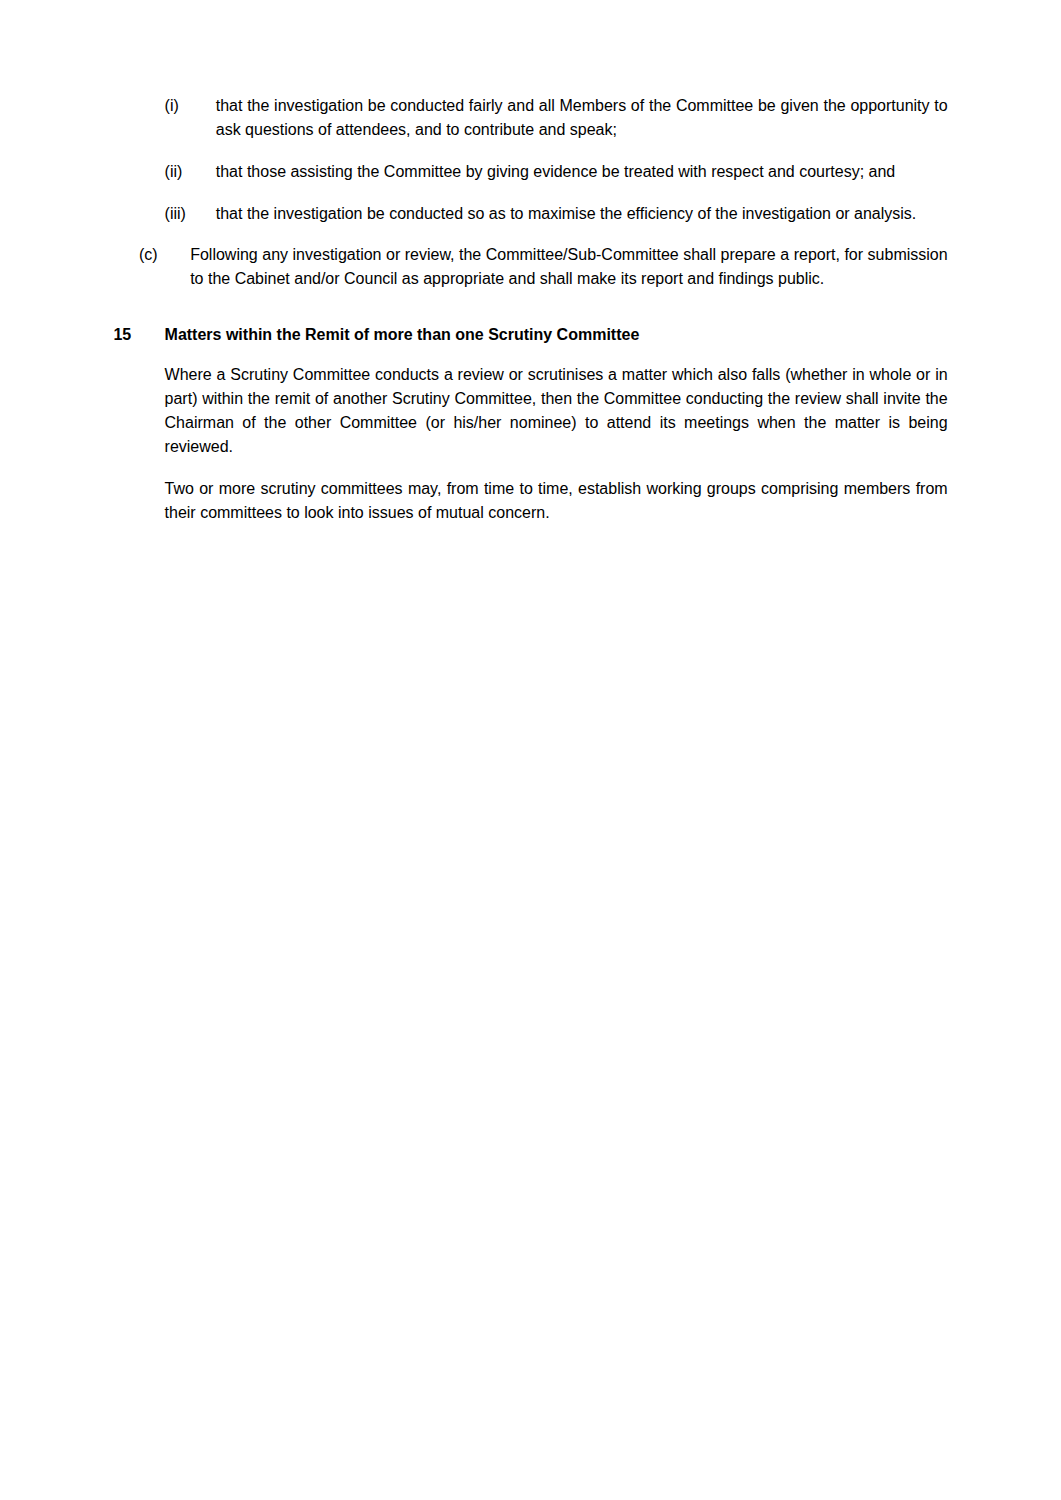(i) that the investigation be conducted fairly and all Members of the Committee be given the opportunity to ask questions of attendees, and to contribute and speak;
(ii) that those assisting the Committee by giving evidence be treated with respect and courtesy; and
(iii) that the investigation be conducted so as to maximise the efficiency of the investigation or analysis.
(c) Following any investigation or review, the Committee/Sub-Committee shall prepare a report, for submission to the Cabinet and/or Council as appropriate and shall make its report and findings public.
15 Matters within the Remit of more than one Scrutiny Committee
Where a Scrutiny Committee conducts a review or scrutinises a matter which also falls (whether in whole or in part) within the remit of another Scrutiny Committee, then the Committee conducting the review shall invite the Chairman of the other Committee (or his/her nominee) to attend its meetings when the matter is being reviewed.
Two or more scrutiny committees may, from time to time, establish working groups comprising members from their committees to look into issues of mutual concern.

Work task:
Only the text of the records above, copied exactly, should be returned; the pictures stay out.

Response:
(i) that the investigation be conducted fairly and all Members of the Committee be given the opportunity to ask questions of attendees, and to contribute and speak;
(ii) that those assisting the Committee by giving evidence be treated with respect and courtesy; and
(iii) that the investigation be conducted so as to maximise the efficiency of the investigation or analysis.
(c) Following any investigation or review, the Committee/Sub-Committee shall prepare a report, for submission to the Cabinet and/or Council as appropriate and shall make its report and findings public.
15 Matters within the Remit of more than one Scrutiny Committee
Where a Scrutiny Committee conducts a review or scrutinises a matter which also falls (whether in whole or in part) within the remit of another Scrutiny Committee, then the Committee conducting the review shall invite the Chairman of the other Committee (or his/her nominee) to attend its meetings when the matter is being reviewed.
Two or more scrutiny committees may, from time to time, establish working groups comprising members from their committees to look into issues of mutual concern.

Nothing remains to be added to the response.